BRIEF 1:
In the maxstablePCA documentation, how does the compress function turn the data into its compressed representation?
BRIEF 2:
List every function called in the code under "Examples" in the maxstablePCA documentation.
BRIEF 3:
Reproduce the maxstablePCA documentation, everything from "max_stable_prcomp object. Data" down to "max_stable_prcomp(), maxmatmul()".

··· EXCERPT

Package 'maxstablePCA'

Title: Apply a PCA Like Procedure Suited for Multivariate Extreme Value Distributions
Description: Dimension reduction for multivariate data of extreme events with a PCA like procedure as described in Reinbott, Janßen, (2024), <doi:10.48550/arXiv.2408.10650>. Tools for necessary transformations of the data are provided.
Authors: Felix Reinbott [aut, cre]
Maintainer: Felix Reinbott <[email protected]>
License: MIT + file LICENSE
Version: 0.1.1
Built: 2024-10-08 06:20:33 UTC
Source: CRAN

Help Index


Transform data to compact representation given by max-stable PCA

Description

Turn the given data into a compressed latent representation given by the fit of the max_stable_prcomp function. This is done by taking the max-matrix product of the data and the encoder matrix from the fit.

Usage

compress(fit, data)

Arguments

fit

max_stable_prcomp object. Data should be assumed to follow the same distribution as the data used in max_stable_prcomp.

data

array with same number of columns as the data of the fit object.

Value

An array of shape nrow(data), p giving the encoded representation of the data in p components which are also unit Frechet distributed which is to be takin into consideration for further analysis.

See Also

max_stable_prcomp(), maxmatmul()

Examples

# generate some data with the desired margins
dat <- matrix(evd::rfrechet(300), 100, 3)
maxPCA <- max_stable_prcomp(dat, 2)

#  look at summary to obtain further information about 
# loadings the space spanned and loss function
summary(maxPCA)

# transfrom data to compressed representation
# for a representation that is p-dimensional,
# preserves the max-stable structure and is numeric solution to 
# optimal reconstruction.
compr <- compress(maxPCA, dat)

······
··· INFORMATION PROVIDED

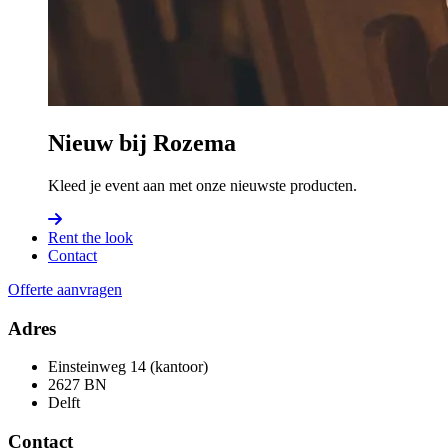
Nieuw bij Rozema
Kleed je event aan met onze nieuwste producten.
Rent the look
Contact
Offerte aanvragen
Adres
Einsteinweg 14 (kantoor)
2627 BN
Delft
Contact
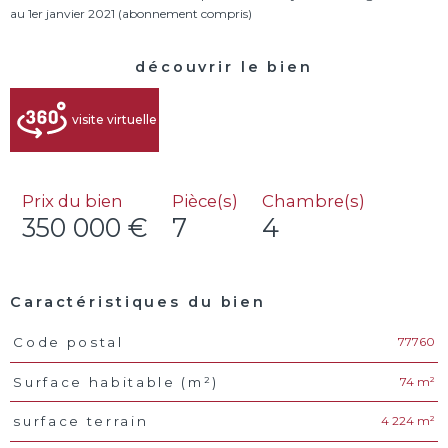
découvrir le bien
visite virtuelle
Prix du bien
Pièce(s)
Chambre(s)
350 000 €
7
4
Caractéristiques du bien
77760
Code postal
Caractéristiques
Valeurs
74 m²
Surface habitable (m²)
4 224 m²
surface terrain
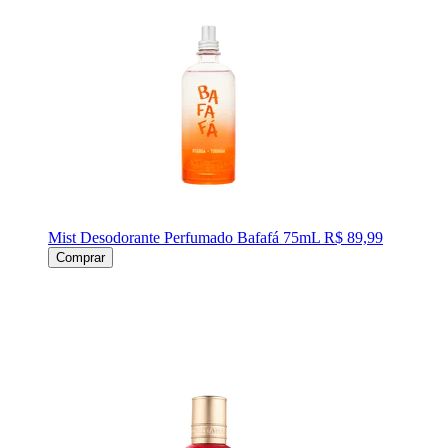
Mist Desodorante Perfumado Bafafá 75mL
R$ 89,99
Comprar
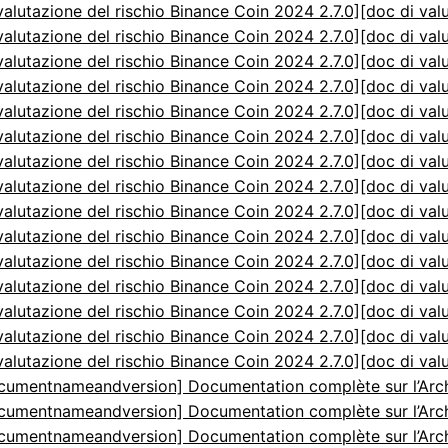
valutazione del rischio Binance Coin 2024 2.7.0]
[doc di val
valutazione del rischio Binance Coin 2024 2.7.0]
[doc di val
valutazione del rischio Binance Coin 2024 2.7.0]
[doc di val
valutazione del rischio Binance Coin 2024 2.7.0]
[doc di val
valutazione del rischio Binance Coin 2024 2.7.0]
[doc di val
valutazione del rischio Binance Coin 2024 2.7.0]
[doc di val
valutazione del rischio Binance Coin 2024 2.7.0]
[doc di val
valutazione del rischio Binance Coin 2024 2.7.0]
[doc di val
valutazione del rischio Binance Coin 2024 2.7.0]
[doc di val
valutazione del rischio Binance Coin 2024 2.7.0]
[doc di val
valutazione del rischio Binance Coin 2024 2.7.0]
[doc di val
valutazione del rischio Binance Coin 2024 2.7.0]
[doc di val
valutazione del rischio Binance Coin 2024 2.7.0]
[doc di val
valutazione del rischio Binance Coin 2024 2.7.0]
[doc di val
valutazione del rischio Binance Coin 2024 2.7.0]
[doc di val
cumentnameandversion] Documentation complète sur l’Arch
cumentnameandversion] Documentation complète sur l’Arch
cumentnameandversion] Documentation complète sur l’Arch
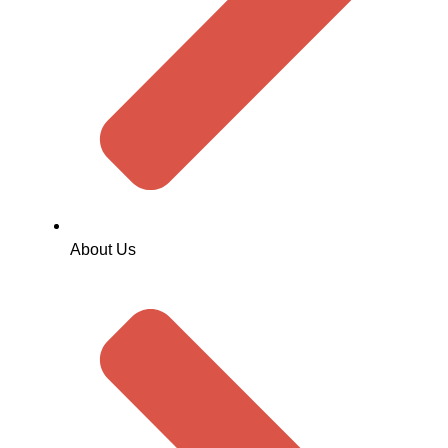
About Us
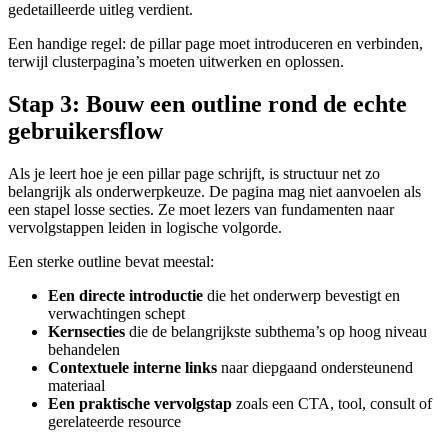
gedetailleerde uitleg verdient.
Een handige regel: de pillar page moet introduceren en verbinden,
terwijl clusterpagina’s moeten uitwerken en oplossen.
Stap 3: Bouw een outline rond de echte
gebruikersflow
Als je leert hoe je een pillar page schrijft, is structuur net zo
belangrijk als onderwerpkeuze. De pagina mag niet aanvoelen als
een stapel losse secties. Ze moet lezers van fundamenten naar
vervolgstappen leiden in logische volgorde.
Een sterke outline bevat meestal:
Een directe introductie
die het onderwerp bevestigt en
verwachtingen schept
Kernsecties
die de belangrijkste subthema’s op hoog niveau
behandelen
Contextuele interne links
naar diepgaand ondersteunend
materiaal
Een praktische vervolgstap
zoals een CTA, tool, consult of
gerelateerde resource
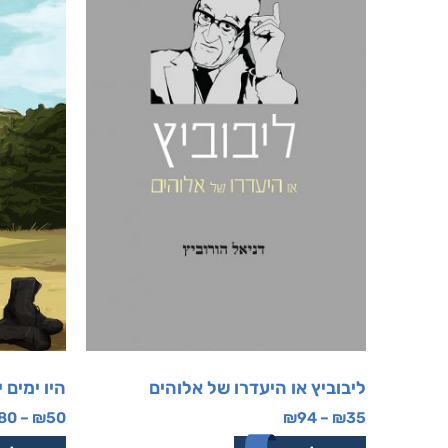
ליבוביץ או היעדרו של אלוהים
היו ימים 
80
–
₪
50
₪
94
–
₪
35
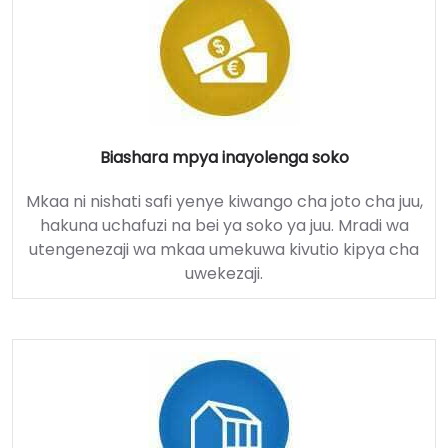
Biashara mpya inayolenga soko
Mkaa ni nishati safi yenye kiwango cha joto cha juu,
hakuna uchafuzi na bei ya soko ya juu. Mradi wa
utengenezaji wa mkaa umekuwa kivutio kipya cha
uwekezaji.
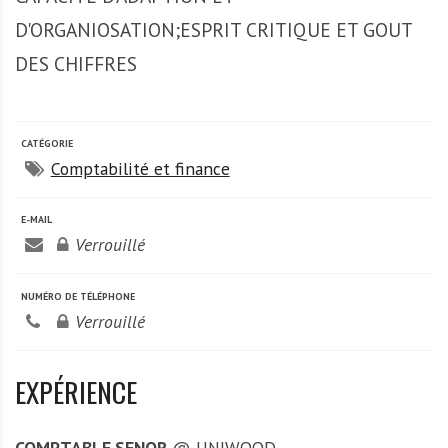
A
f
D'ORGANIOSATION;ESPRIT CRITIQUE ET GOUT
r
DES CHIFFRES
i
q
u
CATÉGORIE
e
Comptabilité et finance
E-MAIL
Verrouillé
NUMÉRO DE TÉLÉPHONE
Verrouillé
EXPÉRIENCE
COMPTABLE SENOR
@ UNIWOOD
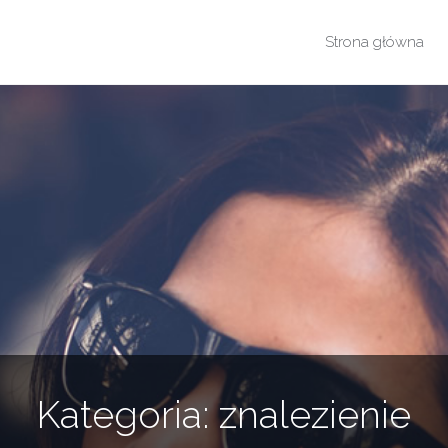
Przejdź
Strona główna
do
treści
Kategoria:
znalezienie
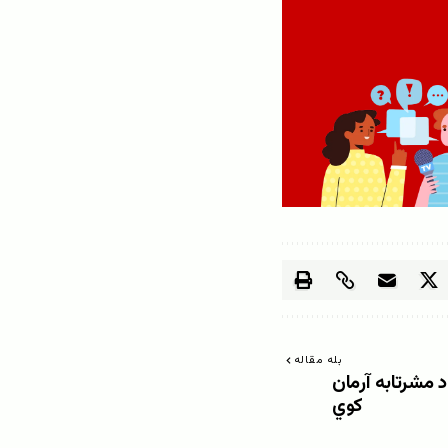
بله مقاله
 مشرتابه آرمان
کوي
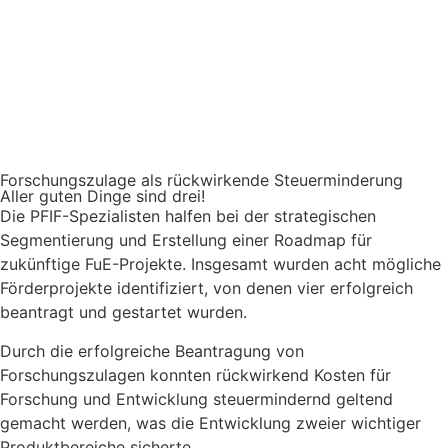
Forschungszulage als rückwirkende Steuerminderung
Aller guten Dinge sind drei!
Die PFIF-Spezialisten halfen bei der strategischen
Segmentierung und Erstellung einer Roadmap für
zukünftige FuE-Projekte. Insgesamt wurden acht mögliche
Förderprojekte identifiziert, von denen vier erfolgreich
beantragt und gestartet wurden.
Durch die erfolgreiche Beantragung von
Forschungszulagen konnten rückwirkend Kosten für
Forschung und Entwicklung steuermindernd geltend
gemacht werden, was die Entwicklung zweier wichtiger
Produktbereiche sicherte.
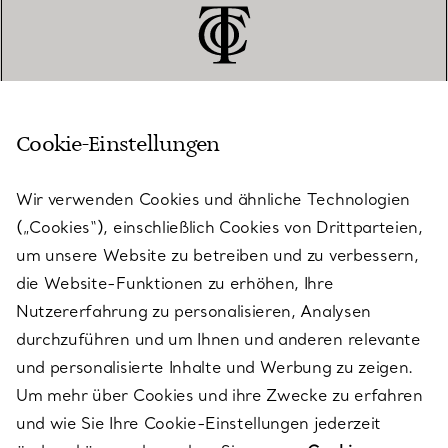
Cookie-Einstellungen
KUNDENSERVICE
Wir verwenden Cookies und ähnliche Technologien
(„Cookies“), einschließlich Cookies von Drittparteien,
SERVICES
um unsere Website zu betreiben und zu verbessern,
die Website-Funktionen zu erhöhen, Ihre
Nutzererfahrung zu personalisieren, Analysen
ÜBER TIFFANY & CO.
durchzuführen und um Ihnen und anderen relevante
und personalisierte Inhalte und Werbung zu zeigen.
Um mehr über Cookies und ihre Zwecke zu erfahren
RECHTLICHE HINWEISE
und wie Sie Ihre Cookie-Einstellungen jederzeit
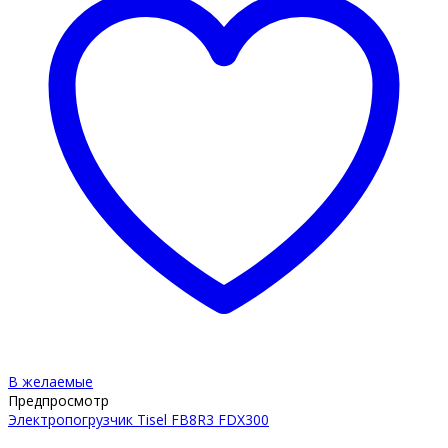
В желаемые
Предпросмотр
Электропогрузчик Tisel FB8R3 FDX300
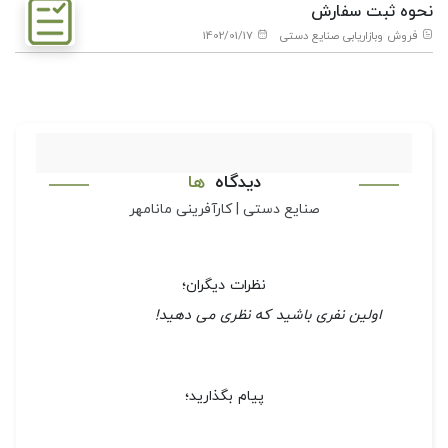
نحوه ثبت سفارش
فروش وبازاریابی صنایع دستی
1402/01/17
دیدگاه
ها
صنایع دستی | کارآفرینی مانامهر
نظرات دیگران؛
اولین نفری باشید که نظری می دهید!
پیام بگذارید؛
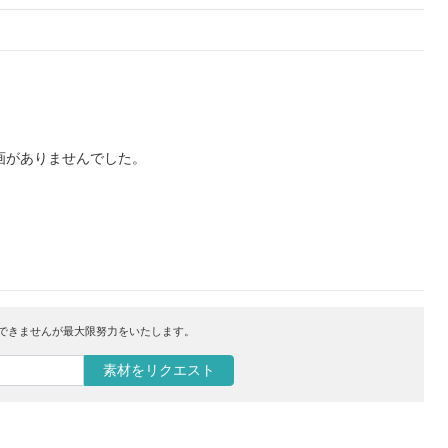
画がありませんでした。
はできませんが最大限努力をいたします。
素材をリクエスト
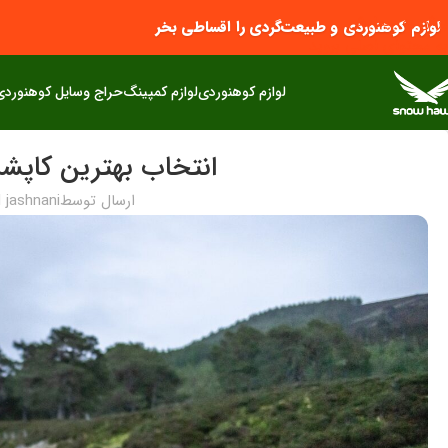
پرش به پیمایش
لوازم کوهنوردی و طبیعت‌گردی را اقساطی بخر
به محتوای اصلی بروید
لوازم کوهنوردی
لوازم کمپینگ
حراج وسایل کوهنوردی
انتخاب بهترین کاپش
ارسال توسط
 jashnani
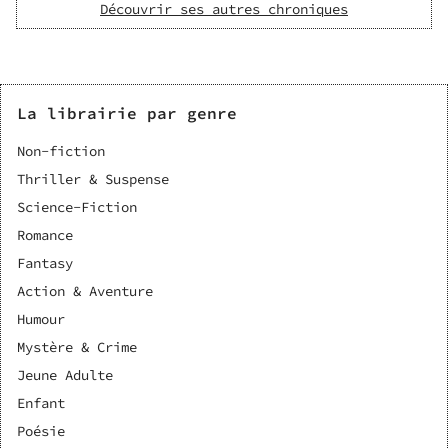
Découvrir ses autres chroniques
La librairie par genre
Non-fiction
Thriller & Suspense
Science-Fiction
Romance
Fantasy
Action & Aventure
Humour
Mystère & Crime
Jeune Adulte
Enfant
Poésie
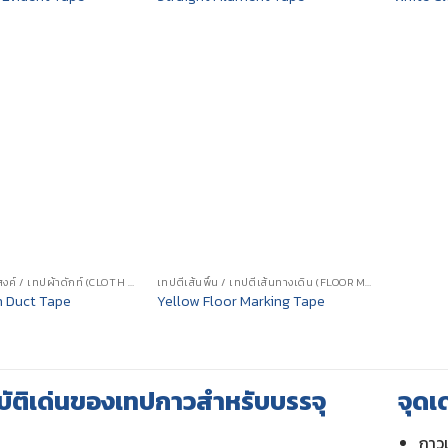
เทปผ้าอเนกประสงค์ / เทปผ้าดักท์ (CLOTH DUCT TAPE)
เทปตีเส้นพื้น / เทปตีเส้นทางเดิน (FLOOR MARKING TAPE)
h Duct Tape
Yellow Floor Marking Tape
ัติเด่นของเทปกาวสำหรับบรรจุ
จุดเ
กาวเ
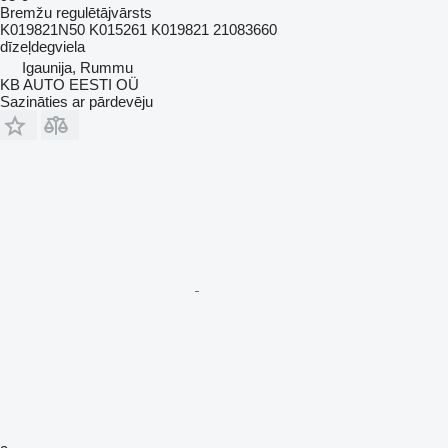
Bremžu regulētājvārsts
K019821N50 K015261 K019821 21083660
dīzeļdegviela
Igaunija, Rummu
KB AUTO EESTI OÜ
Sazināties ar pārdevēju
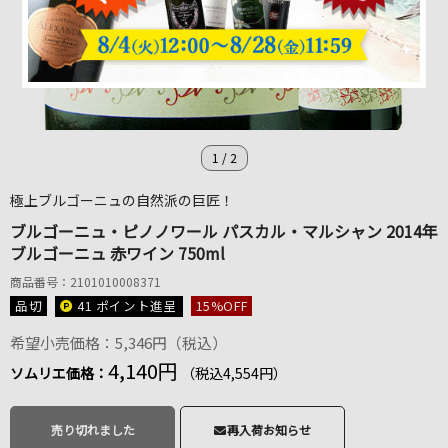
1
/
2
極上ブルゴーニュの自然派の巨匠！
ブルゴーニュ・ピノノワール パスカル・マルシャン 2014年
ブルゴーニュ 赤ワイン 750ml
商品番号：2101010008371
品切
41 ポイント
進呈
15
%OFF
希望小売価格：5,346円（税込）
4,140円
ソムリエ価格：
（税込4,554円）
売り切れました
再入荷お知らせ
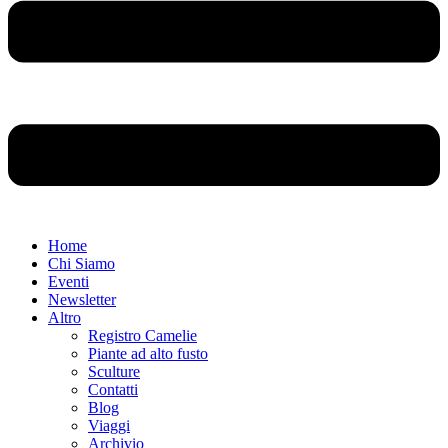
Home
Chi Siamo
Eventi
Newsletter
Altro
Registro Camelie
Piante ad alto fusto
Sculture
Contatti
Blog
Viaggi
Archivio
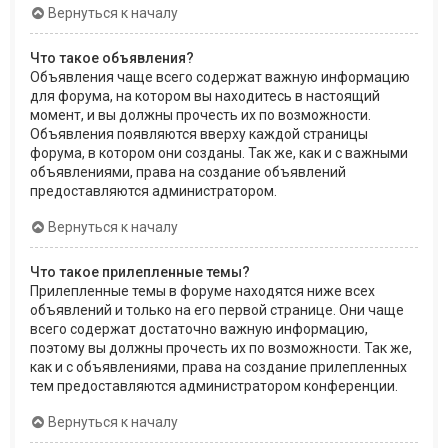
Вернуться к началу
Что такое объявления?
Объявления чаще всего содержат важную информацию
для форума, на котором вы находитесь в настоящий
момент, и вы должны прочесть их по возможности.
Объявления появляются вверху каждой страницы
форума, в котором они созданы. Так же, как и с важными
объявлениями, права на создание объявлений
предоставляются администратором.
Вернуться к началу
Что такое прилепленные темы?
Прилепленные темы в форуме находятся ниже всех
объявлений и только на его первой странице. Они чаще
всего содержат достаточно важную информацию,
поэтому вы должны прочесть их по возможности. Так же,
как и с объявлениями, права на создание прилепленных
тем предоставляются администратором конференции.
Вернуться к началу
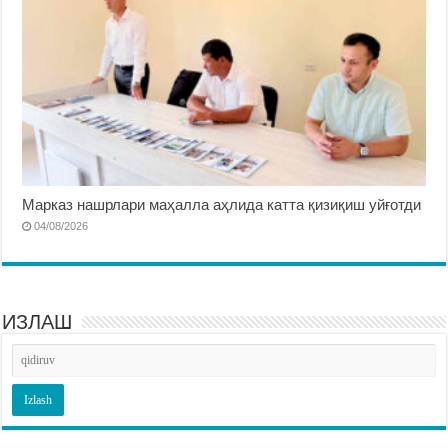
Марказ нашрлари маҳалла аҳлида катта қизиқиш уйғотди
04/08/2026
ИЗЛАШ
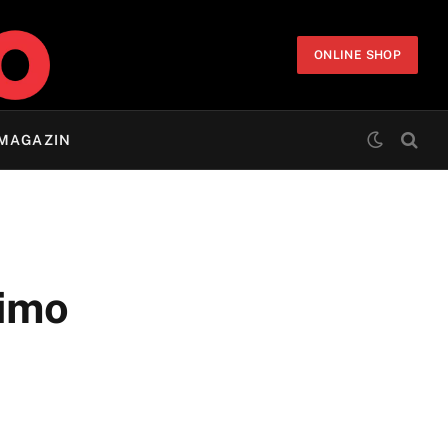
ONLINE SHOP
MAGAZIN
žimo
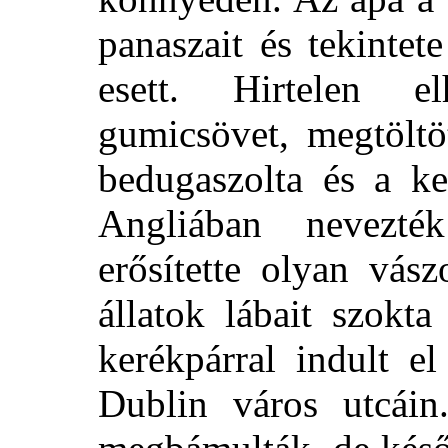
panaszait és tekintet
esett. Hirtelen el
gumicsövet, megtöltö
bedugaszolta és a k
Angliában nevezté
erősítette olyan vás
állatok lábait szokt
kerékpárral indult e
Dublin város utcáin.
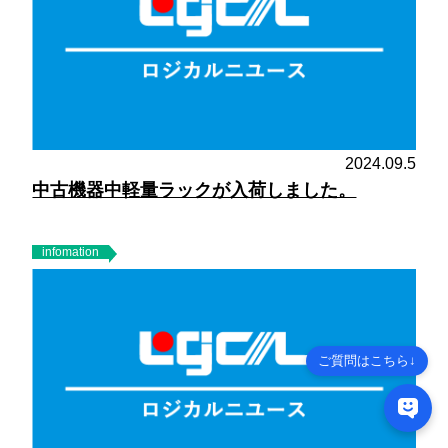
2024.09.5
中古機器中軽量ラックが入荷しました。
infomation
ご質問はこちら↓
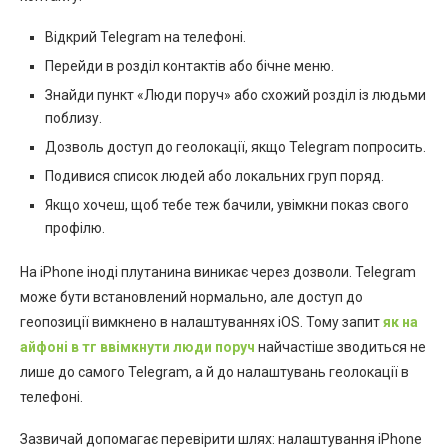
Відкрий Telegram на телефоні.
Перейди в розділ контактів або бічне меню.
Знайди пункт «Люди поруч» або схожий розділ із людьми
поблизу.
Дозволь доступ до геолокації, якщо Telegram попросить.
Подивися список людей або локальних груп поряд.
Якщо хочеш, щоб тебе теж бачили, увімкни показ свого
профілю.
На iPhone іноді плутанина виникає через дозволи. Telegram
може бути встановлений нормально, але доступ до
геопозиції вимкнено в налаштуваннях iOS. Тому запит
як на
айфоні в тг ввімкнути люди поруч
найчастіше зводиться не
лише до самого Telegram, а й до налаштувань геолокації в
телефоні.
Зазвичай допомагає перевірити шлях: налаштування iPhone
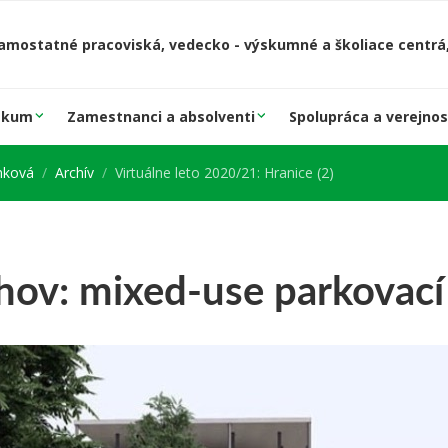
amostatné pracoviská, vedecko - výskumné a školiace centrá,
skum
Zamestnanci a absolventi
Spolupráca a verejnos
ánková
Archív
Virtuálne leto 2020/21: Hranice (2)
hov: mixed-use parkovac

······

EXERCISE RESPONSE 1:
It takes the max-matrix product of the data and the encoder matrix from the fit.

EXERCISE RESPONSE 2:
matrix, evd::rfrechet, max_stable_prcomp, summary, compress

EXERCISE RESPONSE 3:
max_stable_prcomp object. Data should be assumed to follow the same distribution as the data used in max_stable_prcomp.

data

array with same number of columns as the data of the fit object.

Value

An array of shape nrow(data), p giving the encoded representation of the data in p components which are also unit Frechet distributed which is to be takin into consideration for further analysis.

See Also

max_stable_prcomp(), maxmatmul()